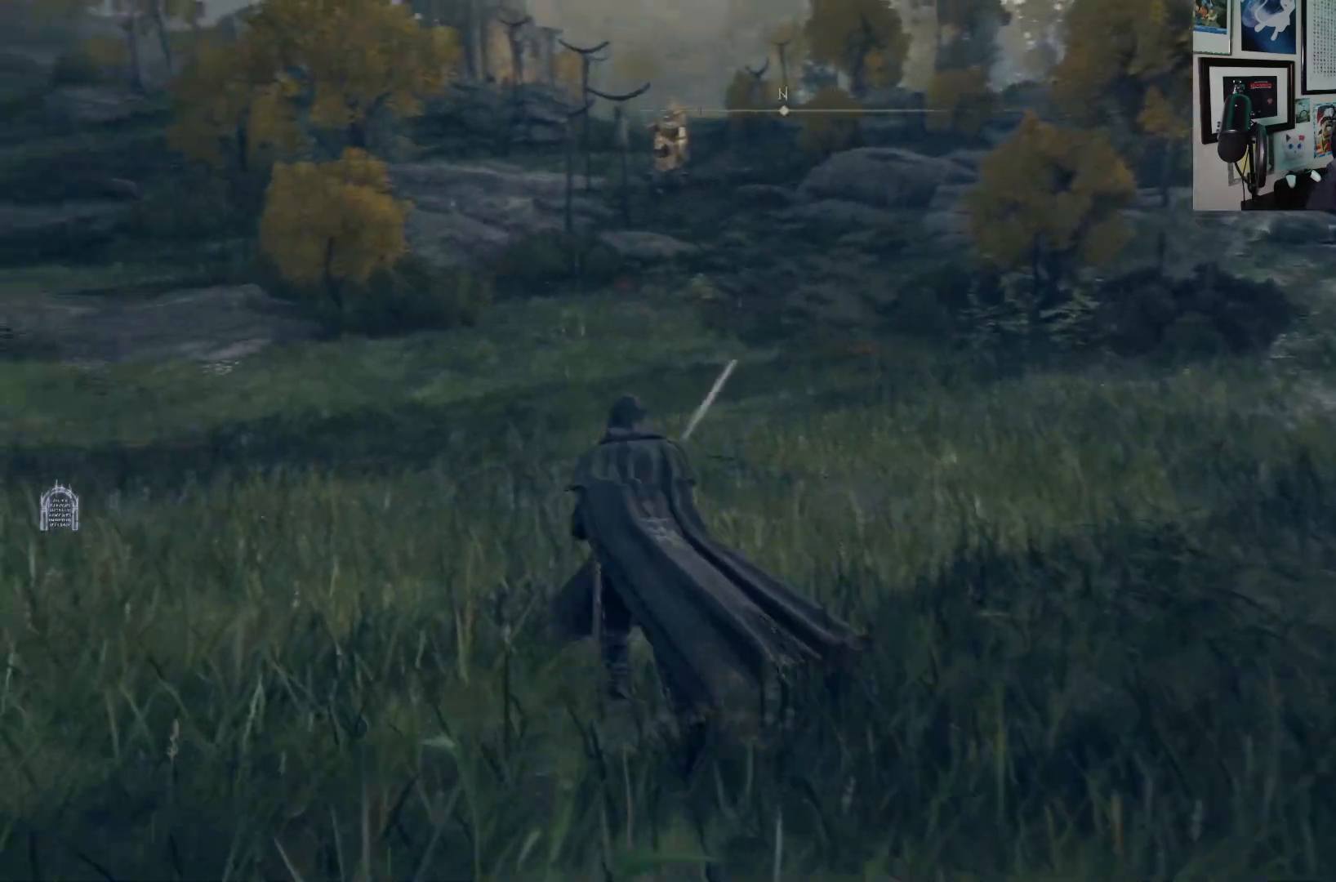
{"buttons": [], "left_stick": "up", "right_stick": "center", "events": [[67, "left_stick", "up"]]}
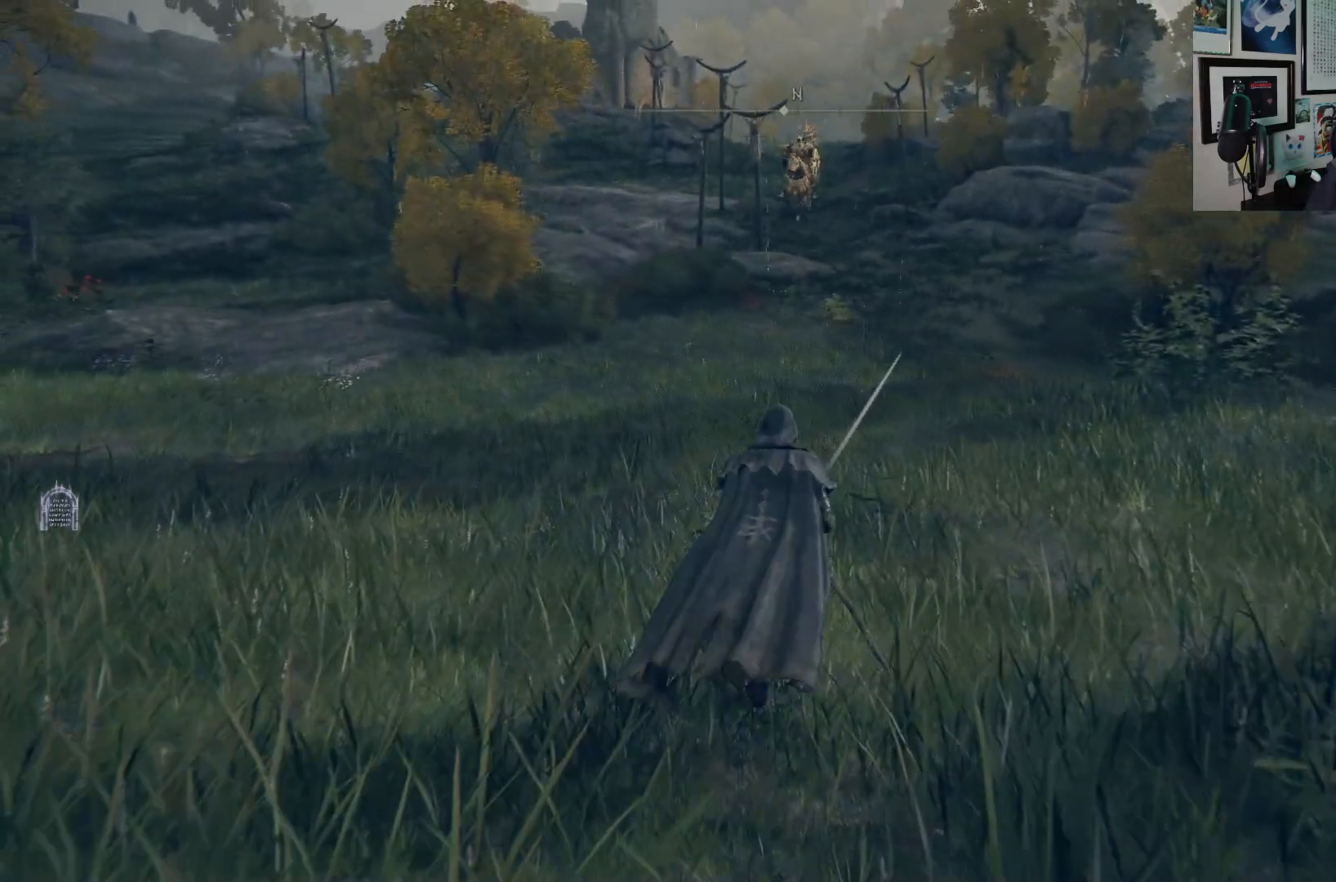
{"buttons": [], "left_stick": "up", "right_stick": "center", "events": []}
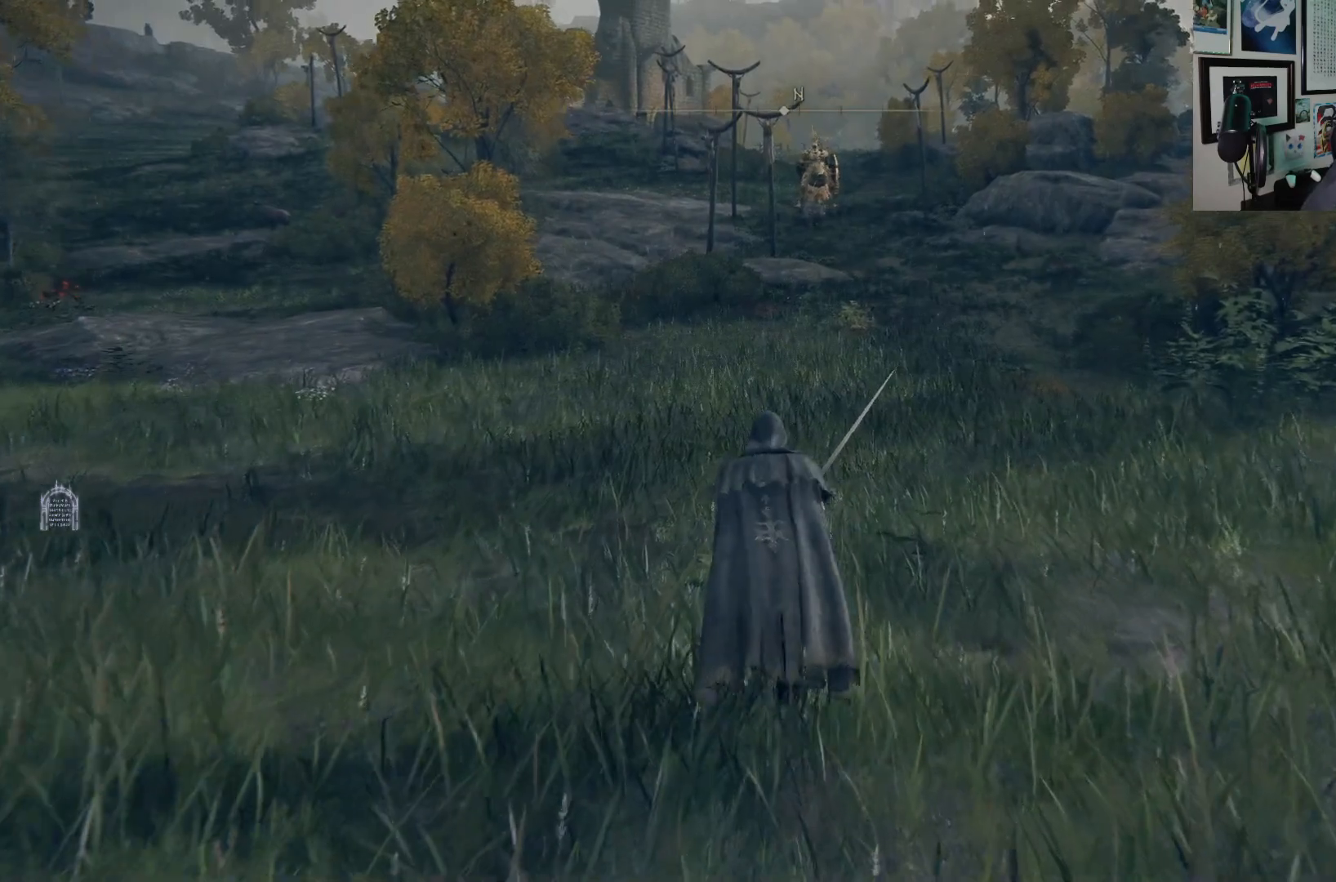
{"buttons": [], "left_stick": "up", "right_stick": "center", "events": []}
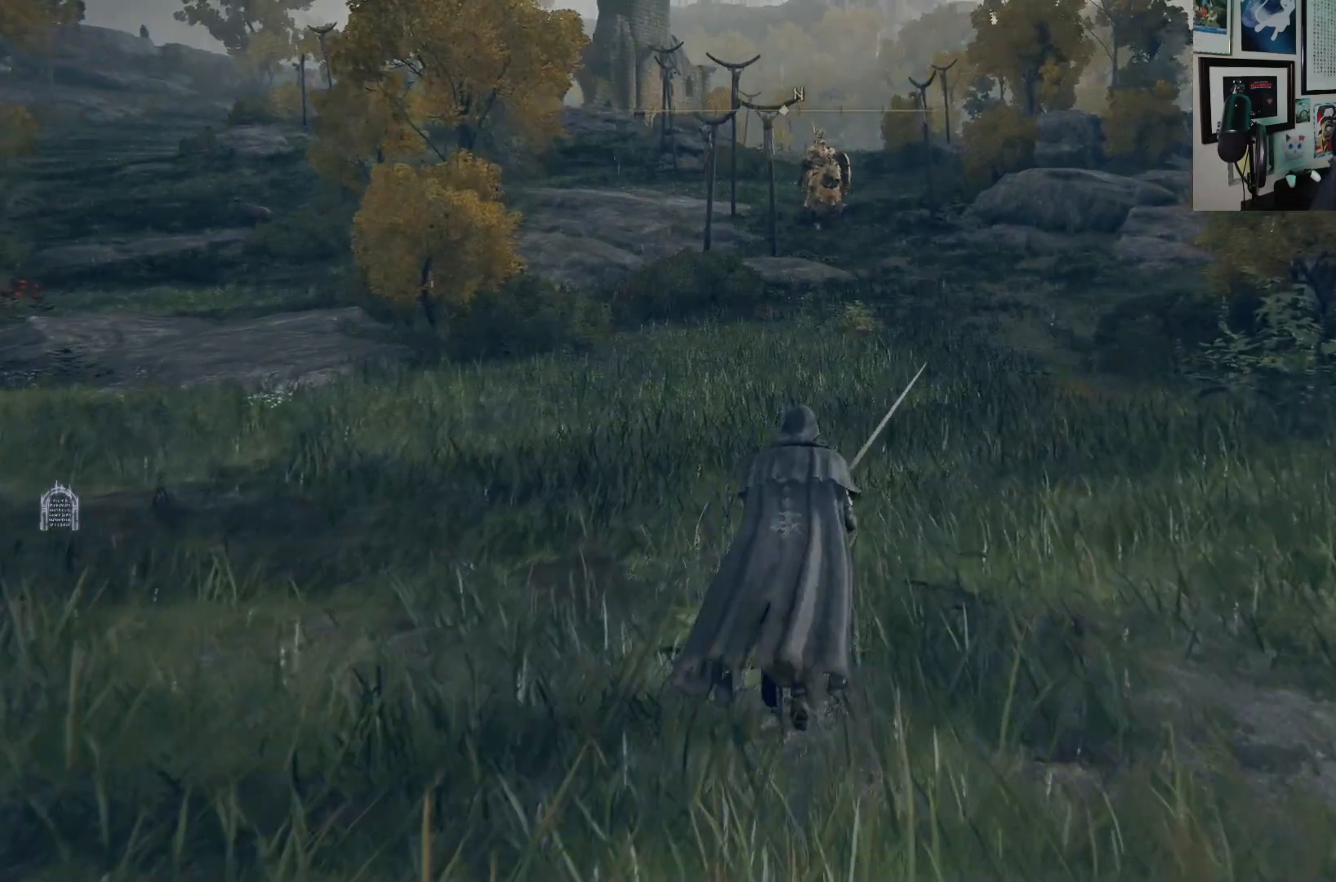
{"buttons": [], "left_stick": "up", "right_stick": "center", "events": [[217, "R3", "down"], [350, "R3", "up"]]}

■ **Task instructions**
Return the listing verbatim, pictures excluded.

■ **Expected answer**
{"buttons": [], "left_stick": "up", "right_stick": "center", "events": [[67, "left_stick", "up"]]}
{"buttons": [], "left_stick": "up", "right_stick": "center", "events": []}
{"buttons": [], "left_stick": "up", "right_stick": "center", "events": []}
{"buttons": [], "left_stick": "up", "right_stick": "center", "events": [[217, "R3", "down"], [350, "R3", "up"]]}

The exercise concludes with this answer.